Si dice “Base” perché è
qualcosa che è lì sin dal principio, pura e autoperfezionata, senza che ci sia
il bisogno di costruirla. Esiste in ogni essere e non può venire distrutta,
sebbene l’esperienza di essa si perda quando si entra nel dualismo. Allora
viene temporaneamente oscurata dall’interazione degli stati mentali negativi,
provocati dalle passioni dell’attaccamento e dell’avversione, che sorgono
dall’ignoranza, radice della visione dualistica. Ma la Base non è una cosa
esistente di per sé, un oggetto: è piuttosto uno stato, una condizione
dell’esistenza.
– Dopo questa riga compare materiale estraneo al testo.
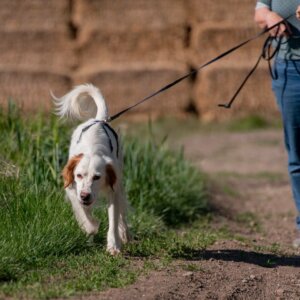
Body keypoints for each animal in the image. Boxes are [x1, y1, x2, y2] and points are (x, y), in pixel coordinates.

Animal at [54, 83, 129, 254]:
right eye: (79, 175)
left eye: (97, 177)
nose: (85, 196)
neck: (92, 148)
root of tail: (99, 119)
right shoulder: (72, 188)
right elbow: (82, 211)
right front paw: (91, 226)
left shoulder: (113, 189)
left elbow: (114, 218)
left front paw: (113, 245)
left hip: (119, 181)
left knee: (122, 209)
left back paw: (124, 232)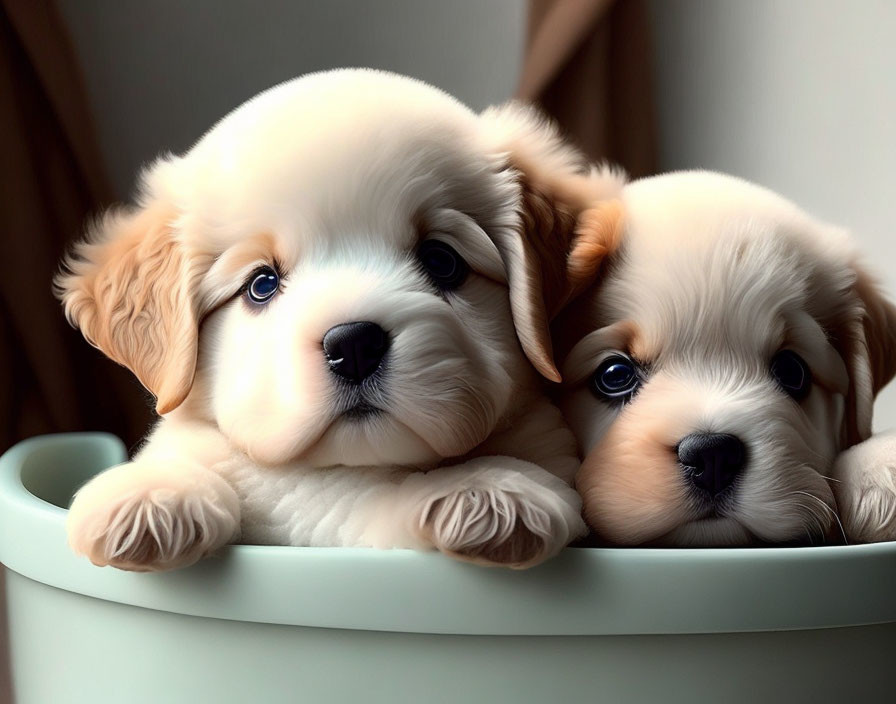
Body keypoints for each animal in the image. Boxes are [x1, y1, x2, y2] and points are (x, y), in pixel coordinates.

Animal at [59, 67, 620, 572]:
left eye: (442, 261)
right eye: (261, 284)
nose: (353, 345)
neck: (345, 469)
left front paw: (489, 487)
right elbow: (189, 459)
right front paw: (151, 497)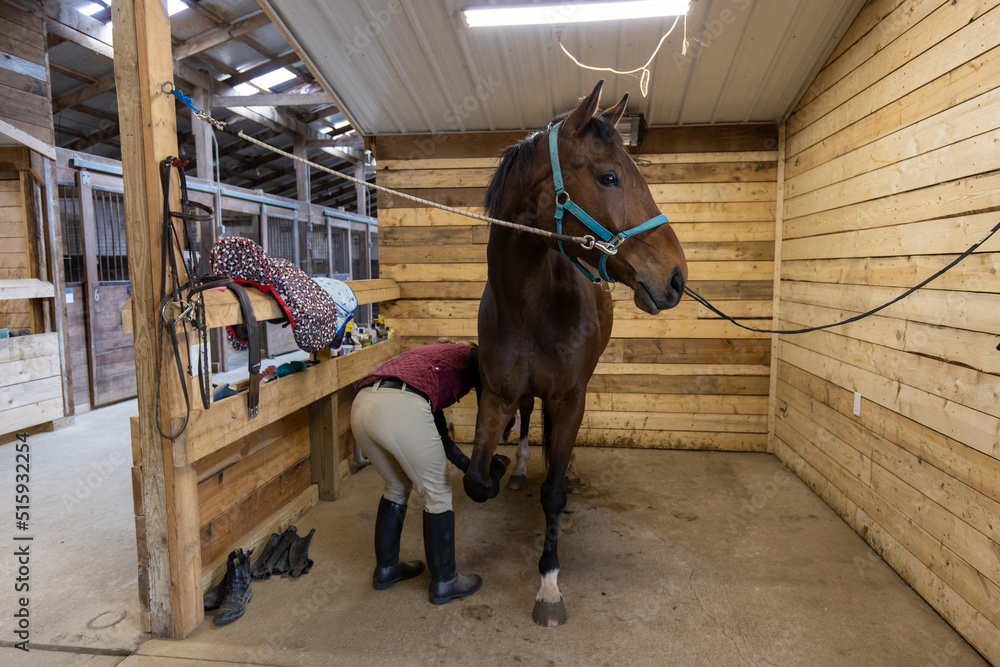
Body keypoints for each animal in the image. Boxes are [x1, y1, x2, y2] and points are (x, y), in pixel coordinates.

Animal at [462, 80, 688, 626]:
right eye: (609, 176)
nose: (676, 277)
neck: (528, 302)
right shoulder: (496, 395)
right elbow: (477, 480)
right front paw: (502, 469)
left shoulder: (570, 398)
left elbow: (554, 493)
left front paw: (548, 585)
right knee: (528, 417)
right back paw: (522, 467)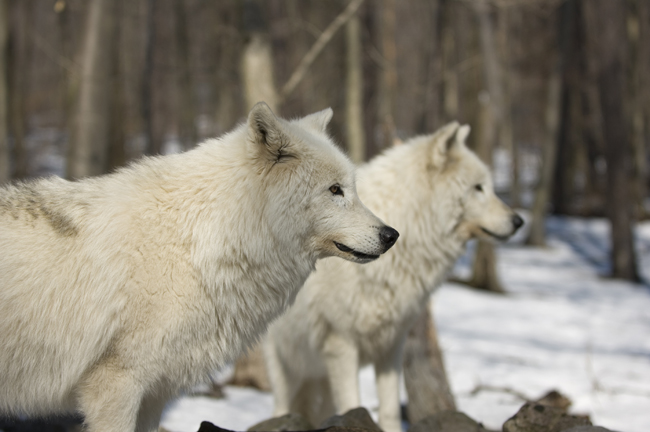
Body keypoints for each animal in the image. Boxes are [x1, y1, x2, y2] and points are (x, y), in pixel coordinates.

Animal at [0, 102, 398, 432]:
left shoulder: (153, 395)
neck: (200, 242)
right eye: (335, 190)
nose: (391, 234)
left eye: (352, 188)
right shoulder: (117, 385)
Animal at [264, 122, 523, 432]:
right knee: (280, 408)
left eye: (489, 187)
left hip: (318, 375)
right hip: (288, 366)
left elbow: (388, 411)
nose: (519, 221)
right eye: (478, 188)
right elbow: (352, 405)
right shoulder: (341, 344)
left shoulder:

In un individuo ordinario, essa è latente; in un realizzato è
manifesta.
In generale, tutti gli insegnamenti, non solo lo Zógqen, ritengono che la coscienza non cessi con la morte del corpo fisico, ma che trasmigri: le cause karmiche, accumulate nel corso delle innumerevoli vite, danno origine a ulteriori rinascite finché l’individuo non si realizza, finché il karma non è trasceso e la trasmigrazione portata a termine.
Canto del Vajra:
Non nato,
ma che continua senza
interruzione
senza andare né venire,
onnipresente
Dharma supremo,
spazio immutabile, senza definizione,
spontaneamente
autoliberantesi
-stato perfettamente aperto –
Esistente dal principio,
autocreatosi, senza essere in
un luogo,
senza niente di negativo, da
rifiutare,
e senza niente di positivo,
da accettare,
espansione infinita, che
penetra dappertutto,
senza che ci sia neanche
qualcosa da dissolvere
o da cui liberarsi,
presente al di là di spazio e
tempo,
esistente dal principio,
immenso yìn[2],
spazio interno,
raggiante di chiarezza, come
il sole e la luna,
indistruttibile come il vajra,
stabile come la montagna,
puro come il loro,
forte come il leone,
incomparabile godimento
al di là di tutti i limiti,
illuminazione,
equanimità,
vetta del Dharma,
luce dell’universo,
stato perfetto dall’origine
Fonte: Il Cristallo e la Via della Luce – Namkhai Norbu
https://www.macrolibrarsi.it/libri/__cristallo_e_la_via_della_luce.php?pn=2028
[1]
Ogni insegnamento ha la sua particolare Base, Via e Frutto che ne determinano
le caratteristiche specifiche: come la condizione fondamentale dell’individuo
(Base), che tipo di pratica spirituale deve essere fatta (Via), qual è lo stato
a cui idealmente si tende (Frutto). Qui sono trattati la Base, la Via e il
Frutto dello Zógqen.
[2]
Tibetano: yin, sanscrito: dhātu, “dimensione”.